Where is the original air exhaust? If it's near the bottom of the picture, that would confirm my theory. In that case, I would keep the fan placement as close to original as possible (i.e. the blue square).

[–] Sparky@lemmy.blahaj.zone 1 points 1 month ago (2 children)

The original exhaust was at the bottom roughly where the green square is. Since the psu is mounted vertically and I'm designing a new top plate I was thinking it might be a good idea to mount the fan at the bottom so the it could be using convection to its advantage.

Here's how the exact model psu looks like

[–] Fermion@feddit.nl 4 points 1 month ago (1 children)

Are you 3D printing a new top plate for the psu? Remember that the steel housing also functions to contain the emi generated from the psu components. You could end up increasing electrical noise for other components if your new top plate isn't conductive and grounded.

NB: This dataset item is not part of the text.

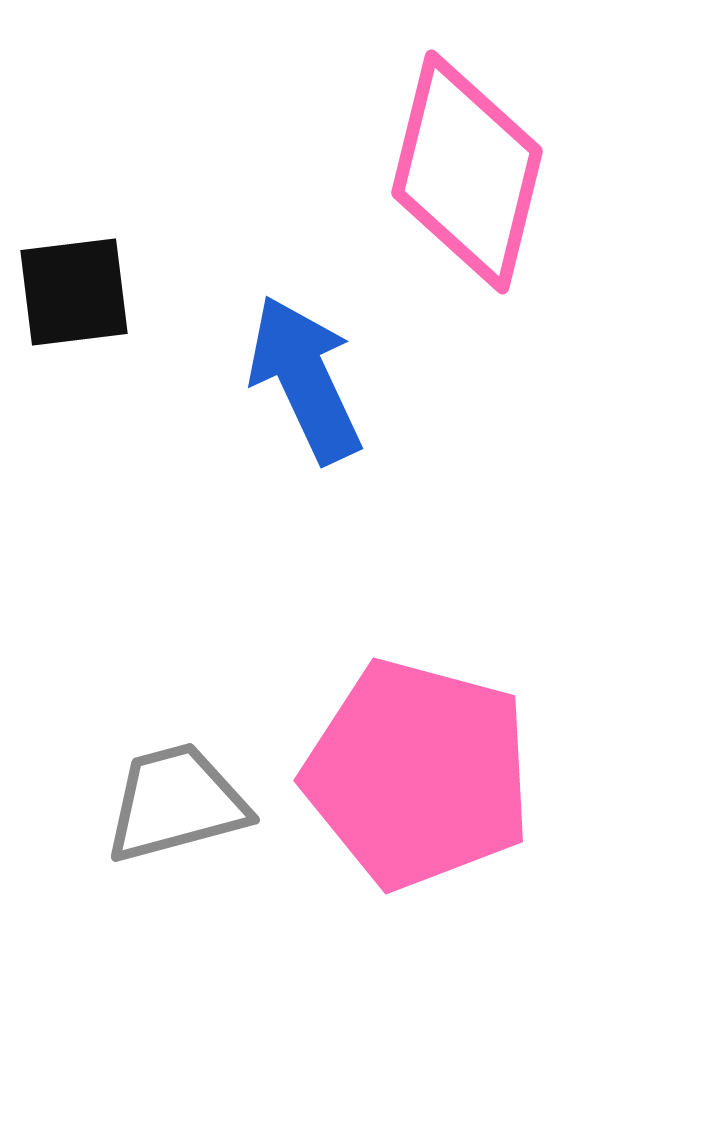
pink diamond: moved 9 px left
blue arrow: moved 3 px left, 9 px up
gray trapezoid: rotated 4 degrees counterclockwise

[–] Sparky@lemmy.blahaj.zone 3 points 1 month ago

I didn't think of that. Thanks for pointing that out! I guess I can cover the inside in aluminium foil tape to stop the electrical noise

[–] elDalvini@discuss.tchncs.de 2 points 1 month ago

That's probably not a bad idea, although I doubt it will make much of a difference. But since you're redesigning the whole thing, might as well do it.